=== Recorded information ===

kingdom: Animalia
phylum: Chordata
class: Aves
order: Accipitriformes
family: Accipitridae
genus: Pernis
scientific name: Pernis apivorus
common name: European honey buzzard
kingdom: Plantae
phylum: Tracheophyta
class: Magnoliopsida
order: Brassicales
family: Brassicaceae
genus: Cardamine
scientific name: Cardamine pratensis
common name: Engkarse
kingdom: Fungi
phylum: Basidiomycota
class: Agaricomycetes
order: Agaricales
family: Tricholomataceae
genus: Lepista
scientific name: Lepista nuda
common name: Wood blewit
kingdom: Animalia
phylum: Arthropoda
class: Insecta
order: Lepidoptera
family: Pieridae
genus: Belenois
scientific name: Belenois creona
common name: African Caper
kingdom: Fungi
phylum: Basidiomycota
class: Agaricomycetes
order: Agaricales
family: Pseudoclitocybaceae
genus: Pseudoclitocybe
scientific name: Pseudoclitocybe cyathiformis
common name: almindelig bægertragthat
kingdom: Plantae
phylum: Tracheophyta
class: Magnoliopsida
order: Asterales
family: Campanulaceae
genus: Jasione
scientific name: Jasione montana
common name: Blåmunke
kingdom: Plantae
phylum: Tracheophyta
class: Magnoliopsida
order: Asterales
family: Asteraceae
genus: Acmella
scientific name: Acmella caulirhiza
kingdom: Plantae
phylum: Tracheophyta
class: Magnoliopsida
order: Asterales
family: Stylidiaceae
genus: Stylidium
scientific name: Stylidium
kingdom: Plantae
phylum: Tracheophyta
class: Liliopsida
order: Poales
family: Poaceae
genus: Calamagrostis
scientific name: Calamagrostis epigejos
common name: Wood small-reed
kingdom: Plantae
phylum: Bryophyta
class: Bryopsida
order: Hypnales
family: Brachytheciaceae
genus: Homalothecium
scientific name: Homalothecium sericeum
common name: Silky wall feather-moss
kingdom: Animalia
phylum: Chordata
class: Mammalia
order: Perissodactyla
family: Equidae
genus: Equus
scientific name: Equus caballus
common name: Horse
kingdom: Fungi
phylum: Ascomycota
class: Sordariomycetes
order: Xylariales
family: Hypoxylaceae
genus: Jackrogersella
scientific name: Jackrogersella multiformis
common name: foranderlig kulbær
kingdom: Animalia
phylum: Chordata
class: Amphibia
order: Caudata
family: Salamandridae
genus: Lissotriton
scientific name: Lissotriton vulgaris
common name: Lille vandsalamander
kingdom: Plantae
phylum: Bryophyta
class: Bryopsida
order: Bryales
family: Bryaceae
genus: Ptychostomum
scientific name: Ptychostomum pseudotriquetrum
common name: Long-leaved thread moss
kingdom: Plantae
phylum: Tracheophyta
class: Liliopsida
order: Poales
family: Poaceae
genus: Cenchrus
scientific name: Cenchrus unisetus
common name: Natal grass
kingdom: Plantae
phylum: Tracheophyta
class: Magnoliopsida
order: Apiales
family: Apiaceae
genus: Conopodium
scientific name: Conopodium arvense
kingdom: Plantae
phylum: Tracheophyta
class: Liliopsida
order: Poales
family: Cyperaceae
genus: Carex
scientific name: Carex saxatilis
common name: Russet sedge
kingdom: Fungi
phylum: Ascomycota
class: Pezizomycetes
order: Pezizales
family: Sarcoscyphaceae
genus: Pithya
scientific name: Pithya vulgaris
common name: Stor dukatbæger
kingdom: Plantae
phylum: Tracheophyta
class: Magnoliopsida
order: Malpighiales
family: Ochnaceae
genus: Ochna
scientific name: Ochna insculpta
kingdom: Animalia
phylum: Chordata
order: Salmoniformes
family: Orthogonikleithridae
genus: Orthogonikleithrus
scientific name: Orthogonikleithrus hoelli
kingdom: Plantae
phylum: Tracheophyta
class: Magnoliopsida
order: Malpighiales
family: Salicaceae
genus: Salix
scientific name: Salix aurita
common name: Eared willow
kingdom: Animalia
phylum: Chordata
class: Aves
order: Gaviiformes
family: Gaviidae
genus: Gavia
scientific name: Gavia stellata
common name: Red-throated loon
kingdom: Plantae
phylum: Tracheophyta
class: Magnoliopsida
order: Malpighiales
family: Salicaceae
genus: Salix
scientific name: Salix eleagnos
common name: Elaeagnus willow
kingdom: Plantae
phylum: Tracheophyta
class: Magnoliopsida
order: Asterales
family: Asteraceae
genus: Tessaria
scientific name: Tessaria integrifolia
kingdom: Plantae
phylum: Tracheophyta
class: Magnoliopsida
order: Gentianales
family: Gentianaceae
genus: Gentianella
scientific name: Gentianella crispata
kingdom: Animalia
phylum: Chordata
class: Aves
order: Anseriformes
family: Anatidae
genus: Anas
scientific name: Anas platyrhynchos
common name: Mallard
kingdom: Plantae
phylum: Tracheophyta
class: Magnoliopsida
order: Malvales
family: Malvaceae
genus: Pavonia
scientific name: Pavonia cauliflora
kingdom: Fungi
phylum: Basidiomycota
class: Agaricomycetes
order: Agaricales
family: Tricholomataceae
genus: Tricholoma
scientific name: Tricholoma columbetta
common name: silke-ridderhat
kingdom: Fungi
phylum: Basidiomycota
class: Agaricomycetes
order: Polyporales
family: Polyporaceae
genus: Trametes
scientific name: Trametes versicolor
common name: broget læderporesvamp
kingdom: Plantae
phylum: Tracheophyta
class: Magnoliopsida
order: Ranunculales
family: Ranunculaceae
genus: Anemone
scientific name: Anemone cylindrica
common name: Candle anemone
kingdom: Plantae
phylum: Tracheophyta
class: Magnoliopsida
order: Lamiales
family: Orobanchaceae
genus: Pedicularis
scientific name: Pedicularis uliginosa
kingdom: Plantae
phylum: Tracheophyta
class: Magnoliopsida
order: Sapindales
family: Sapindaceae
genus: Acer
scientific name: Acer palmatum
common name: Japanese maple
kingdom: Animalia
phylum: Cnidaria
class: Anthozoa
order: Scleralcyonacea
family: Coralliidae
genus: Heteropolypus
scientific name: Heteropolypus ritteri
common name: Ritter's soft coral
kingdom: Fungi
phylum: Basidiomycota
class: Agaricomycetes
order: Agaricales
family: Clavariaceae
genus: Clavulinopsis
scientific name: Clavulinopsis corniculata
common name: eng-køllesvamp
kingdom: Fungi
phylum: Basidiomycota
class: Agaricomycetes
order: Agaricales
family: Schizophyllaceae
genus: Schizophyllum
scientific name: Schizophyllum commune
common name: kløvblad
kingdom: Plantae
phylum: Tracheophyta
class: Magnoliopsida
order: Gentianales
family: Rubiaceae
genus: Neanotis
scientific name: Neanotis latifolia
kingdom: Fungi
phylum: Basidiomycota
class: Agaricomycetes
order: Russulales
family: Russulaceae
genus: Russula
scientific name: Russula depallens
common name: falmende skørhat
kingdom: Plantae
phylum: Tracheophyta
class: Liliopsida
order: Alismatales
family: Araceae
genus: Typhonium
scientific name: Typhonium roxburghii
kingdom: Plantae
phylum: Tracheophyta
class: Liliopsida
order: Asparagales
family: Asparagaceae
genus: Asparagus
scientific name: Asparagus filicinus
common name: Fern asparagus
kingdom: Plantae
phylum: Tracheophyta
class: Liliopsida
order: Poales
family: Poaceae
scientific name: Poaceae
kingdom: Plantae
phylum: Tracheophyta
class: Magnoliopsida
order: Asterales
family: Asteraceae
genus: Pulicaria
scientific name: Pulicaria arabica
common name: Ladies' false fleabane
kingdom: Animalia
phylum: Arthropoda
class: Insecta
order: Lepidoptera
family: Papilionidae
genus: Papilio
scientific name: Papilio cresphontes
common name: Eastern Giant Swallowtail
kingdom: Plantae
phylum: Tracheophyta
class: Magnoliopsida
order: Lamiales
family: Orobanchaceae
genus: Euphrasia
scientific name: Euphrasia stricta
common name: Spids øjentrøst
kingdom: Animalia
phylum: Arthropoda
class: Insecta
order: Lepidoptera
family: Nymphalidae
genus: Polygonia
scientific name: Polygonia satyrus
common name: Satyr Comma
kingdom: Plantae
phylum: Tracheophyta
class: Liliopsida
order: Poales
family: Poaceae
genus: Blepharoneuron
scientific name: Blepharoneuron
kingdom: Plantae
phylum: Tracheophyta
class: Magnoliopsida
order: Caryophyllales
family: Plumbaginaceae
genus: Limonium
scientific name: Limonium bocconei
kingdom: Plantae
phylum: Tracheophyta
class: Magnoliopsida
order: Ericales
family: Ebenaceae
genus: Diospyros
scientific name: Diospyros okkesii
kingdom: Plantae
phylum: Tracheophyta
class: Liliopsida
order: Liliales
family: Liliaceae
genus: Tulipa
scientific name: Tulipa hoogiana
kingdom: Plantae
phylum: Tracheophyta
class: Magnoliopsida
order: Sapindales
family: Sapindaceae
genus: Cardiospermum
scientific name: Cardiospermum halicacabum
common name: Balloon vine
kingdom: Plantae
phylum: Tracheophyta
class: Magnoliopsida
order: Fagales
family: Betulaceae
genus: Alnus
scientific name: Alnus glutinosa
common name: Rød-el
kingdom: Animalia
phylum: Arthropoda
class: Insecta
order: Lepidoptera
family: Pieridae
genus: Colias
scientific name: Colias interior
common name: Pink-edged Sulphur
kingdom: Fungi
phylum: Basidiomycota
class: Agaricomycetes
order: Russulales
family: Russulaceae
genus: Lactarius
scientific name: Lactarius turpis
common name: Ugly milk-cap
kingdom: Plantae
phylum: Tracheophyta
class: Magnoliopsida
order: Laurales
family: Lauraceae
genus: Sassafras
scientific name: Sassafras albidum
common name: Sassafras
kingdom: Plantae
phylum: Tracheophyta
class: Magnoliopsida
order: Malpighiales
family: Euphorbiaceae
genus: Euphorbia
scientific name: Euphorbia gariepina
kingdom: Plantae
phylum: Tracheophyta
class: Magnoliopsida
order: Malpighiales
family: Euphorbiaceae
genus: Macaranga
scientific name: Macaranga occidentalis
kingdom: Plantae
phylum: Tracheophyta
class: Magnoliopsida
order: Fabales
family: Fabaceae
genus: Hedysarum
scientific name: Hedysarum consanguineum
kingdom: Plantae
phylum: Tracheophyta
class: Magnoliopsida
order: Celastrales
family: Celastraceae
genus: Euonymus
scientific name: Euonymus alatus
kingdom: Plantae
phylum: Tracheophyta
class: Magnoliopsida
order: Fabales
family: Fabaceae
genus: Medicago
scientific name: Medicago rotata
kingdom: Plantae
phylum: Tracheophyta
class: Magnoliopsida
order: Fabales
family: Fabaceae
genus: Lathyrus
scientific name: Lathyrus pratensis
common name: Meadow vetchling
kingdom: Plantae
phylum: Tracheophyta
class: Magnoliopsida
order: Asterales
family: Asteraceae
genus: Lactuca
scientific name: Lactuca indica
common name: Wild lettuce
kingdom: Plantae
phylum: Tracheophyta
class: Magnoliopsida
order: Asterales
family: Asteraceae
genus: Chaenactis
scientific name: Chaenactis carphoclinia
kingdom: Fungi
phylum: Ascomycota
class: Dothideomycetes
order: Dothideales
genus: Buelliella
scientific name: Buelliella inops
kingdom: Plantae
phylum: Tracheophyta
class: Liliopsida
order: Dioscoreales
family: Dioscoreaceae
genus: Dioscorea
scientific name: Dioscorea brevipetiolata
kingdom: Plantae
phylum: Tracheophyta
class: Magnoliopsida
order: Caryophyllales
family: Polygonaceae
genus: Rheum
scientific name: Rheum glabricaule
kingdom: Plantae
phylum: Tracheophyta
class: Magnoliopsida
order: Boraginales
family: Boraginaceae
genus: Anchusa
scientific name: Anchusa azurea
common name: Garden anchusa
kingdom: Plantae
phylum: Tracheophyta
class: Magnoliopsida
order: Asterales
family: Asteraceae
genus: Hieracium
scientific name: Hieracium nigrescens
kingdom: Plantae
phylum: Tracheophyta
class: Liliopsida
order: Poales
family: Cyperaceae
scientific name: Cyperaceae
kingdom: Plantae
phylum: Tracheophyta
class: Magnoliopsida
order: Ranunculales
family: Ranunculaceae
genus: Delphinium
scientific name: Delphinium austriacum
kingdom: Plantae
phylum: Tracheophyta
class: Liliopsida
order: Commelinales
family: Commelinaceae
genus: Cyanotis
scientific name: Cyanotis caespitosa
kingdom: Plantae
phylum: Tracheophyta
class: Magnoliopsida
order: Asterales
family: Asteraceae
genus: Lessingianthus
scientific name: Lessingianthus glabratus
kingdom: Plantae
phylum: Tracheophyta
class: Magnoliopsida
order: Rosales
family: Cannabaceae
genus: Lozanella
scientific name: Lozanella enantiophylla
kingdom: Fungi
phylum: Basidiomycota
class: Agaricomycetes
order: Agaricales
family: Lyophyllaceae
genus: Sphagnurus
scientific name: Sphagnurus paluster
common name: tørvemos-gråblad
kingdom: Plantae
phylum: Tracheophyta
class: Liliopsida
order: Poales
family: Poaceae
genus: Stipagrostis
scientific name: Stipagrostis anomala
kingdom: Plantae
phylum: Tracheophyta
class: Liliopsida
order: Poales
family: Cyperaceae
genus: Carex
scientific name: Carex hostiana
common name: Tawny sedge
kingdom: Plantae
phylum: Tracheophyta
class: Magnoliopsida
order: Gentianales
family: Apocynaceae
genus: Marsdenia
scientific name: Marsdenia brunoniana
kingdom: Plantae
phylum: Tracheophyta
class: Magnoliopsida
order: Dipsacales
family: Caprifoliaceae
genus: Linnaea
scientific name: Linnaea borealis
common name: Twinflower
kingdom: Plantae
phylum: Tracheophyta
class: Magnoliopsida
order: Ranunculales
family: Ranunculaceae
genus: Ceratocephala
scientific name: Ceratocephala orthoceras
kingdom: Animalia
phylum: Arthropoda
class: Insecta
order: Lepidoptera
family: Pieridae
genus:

===

**What you have to do:** Copy the listing from its first line through the line with "genus: Jasione", swapping "common name" for "vernacular name" and leaving everything else the same.

**Solution to this exercise:**
kingdom: Animalia
phylum: Chordata
class: Aves
order: Accipitriformes
family: Accipitridae
genus: Pernis
scientific name: Pernis apivorus
vernacular name: European honey buzzard
kingdom: Plantae
phylum: Tracheophyta
class: Magnoliopsida
order: Brassicales
family: Brassicaceae
genus: Cardamine
scientific name: Cardamine pratensis
vernacular name: Engkarse
kingdom: Fungi
phylum: Basidiomycota
class: Agaricomycetes
order: Agaricales
family: Tricholomataceae
genus: Lepista
scientific name: Lepista nuda
vernacular name: Wood blewit
kingdom: Animalia
phylum: Arthropoda
class: Insecta
order: Lepidoptera
family: Pieridae
genus: Belenois
scientific name: Belenois creona
vernacular name: African Caper
kingdom: Fungi
phylum: Basidiomycota
class: Agaricomycetes
order: Agaricales
family: Pseudoclitocybaceae
genus: Pseudoclitocybe
scientific name: Pseudoclitocybe cyathiformis
vernacular name: almindelig bægertragthat
kingdom: Plantae
phylum: Tracheophyta
class: Magnoliopsida
order: Asterales
family: Campanulaceae
genus: Jasione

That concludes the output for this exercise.